Lt-Col. Orpen-Palmer

Lieutenant-Colonel R.A.H. Orpen-Palmer
2nd Bn., Leinster Regiment (Royal Canadians)
OrpenPalmer

Now that the actual disbandment of the Battalion is about to commence, I wish all ranks to know how proud I have been to command such a body of men. At Home and Abroad, in peace and in war, whether in France, Belgium, Colchester or Silesia, the Battalion has won a fine reputation second to none, a reputation acknowledged everywhere by Brigade and Divisional Commanders. It is a grief and more to all of us that we see our splendid Regiment destroyed; but it is through no fault of our own, and we as Irishmen have done our duty, to our Country and our Empire.

(Lt-Col. Orpen-Palmer, Part 1 Orders, 5 June 1922)

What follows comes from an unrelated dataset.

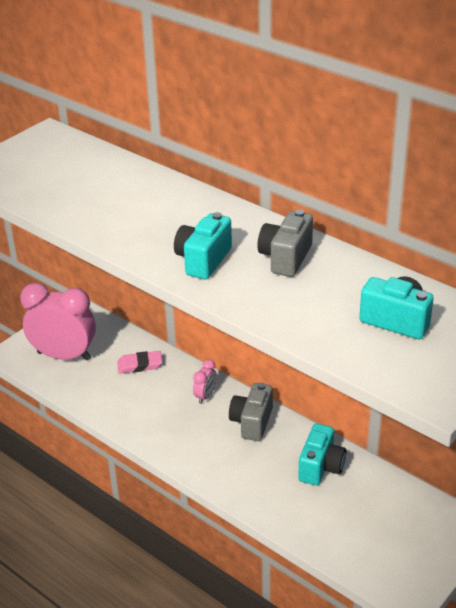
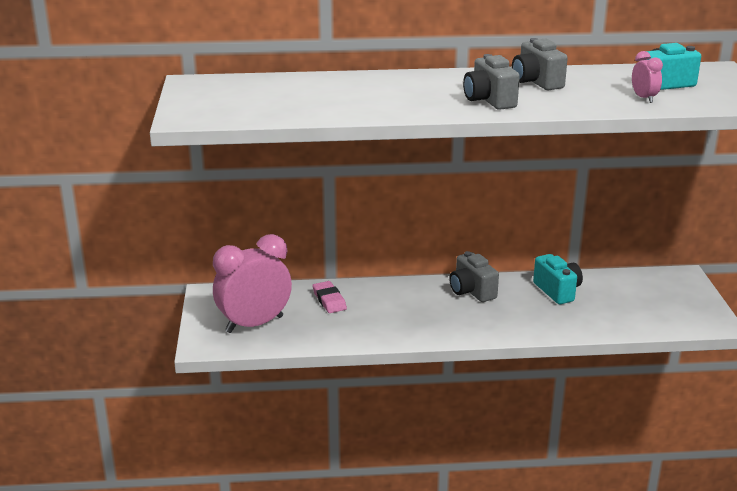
camera: 45 degrees left, 10 degrees down
(140, 365) = (329, 300): pink eraser -> pink eraser turned 60 degrees counterclockwise
(203, 260) = (489, 100): turquoise camera -> grey camera
(205, 396) = (413, 293): pink clock -> pink clock (644, 98)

Born in Dublin on 26 December 1877, Reginald Arthur Herbert Orpen-Palmer was commissioned a second lieutenant with the Leinster Regiment in 1898 and served in the Boer War. All three of his brothers served as officers in the First World War, including one who lost an eye fighting with the Leinster Regiment in fall 1914. Initial news reports misidentified R.A.H. Orpen-Palmer as the wounded brother but was adjutant for the 5th (Extra Reserve) Battalion until he went to France in April 1915.

He joined the 2nd Leinsters as a company commander and within a few months was second-in-command. When Lieutenant-Colonel G.M. Bullen Smith temporarily took over the 73rd Brigade in April 1916, Orpen-Palmer was assigned to head the 13th Battalion, Middlesex Regiment. When Bullen-Smith was officially promoted to brigadier general on 15 May 1916, Orpen-Palmer assumed command of the 2nd Leinsters. On 18 August 1916 as part of the Battle of the Somme, the 24th Division was ordered to take the village of Guillemont. As the 2nd Leinsters waited in support trenches, the attacking wave fell back from a combination of German shells and friendly artillery fire.

Regimental historian Lieutenant-Colonel F.E. Whitton described the chaos:

Soon, casualties began to drift by; men with broken arms and with wounds through the shoulder, and most demoralizing of all,—face wounds. The sight of badly mangled features and a loose hanging jaw reacted adversely on such as had imagination. The really badly wounded were not seen; they were unable to walk. It was thus that it was borne upon us that the attack had failed.

Realizing that the weakened frontlines were now vulnerable to counterattack, Orpen-Palmer led his battalion forward. The colonel was badly wounded. Many of the officers were killed or wounded. The medical officer went down, and the chaplain lost a leg. As second-in-command Major A.D. Murphy had been assigned to another battalion at the start of the attack, command fell to a captain who later suffered a head wound. By 20 August 1916, Murphy had returned to assume command of the 2nd.

Within two years of the end of the war, Orpen-Palmer was back in command of his old unit. He would, however, be the final commanding officer of the 2nd Battalion. Following the creation of the Irish Free State in 1922, the British Army dissolved its six southern Ireland regiments as part of postwar defence spending cuts. In his final message to the 2nd Battalion, Orpen-Smith remarked: “I have spent more than half my life in The Leinster Regiment and I have never served away from it, and I had hoped when my time of command had finished, and as years passed by, to watch with pride, the Regiment, ever gaining further laurels, but it was not to be.”

Orpen-Palmer transferred to command the 2nd Battalion, East Surrey Regiment. In October 1924, he was promoted to full colonel and placed on half pay. He retired from the army in 1931.

He died on 22 March 1943 in Colchester, Essex.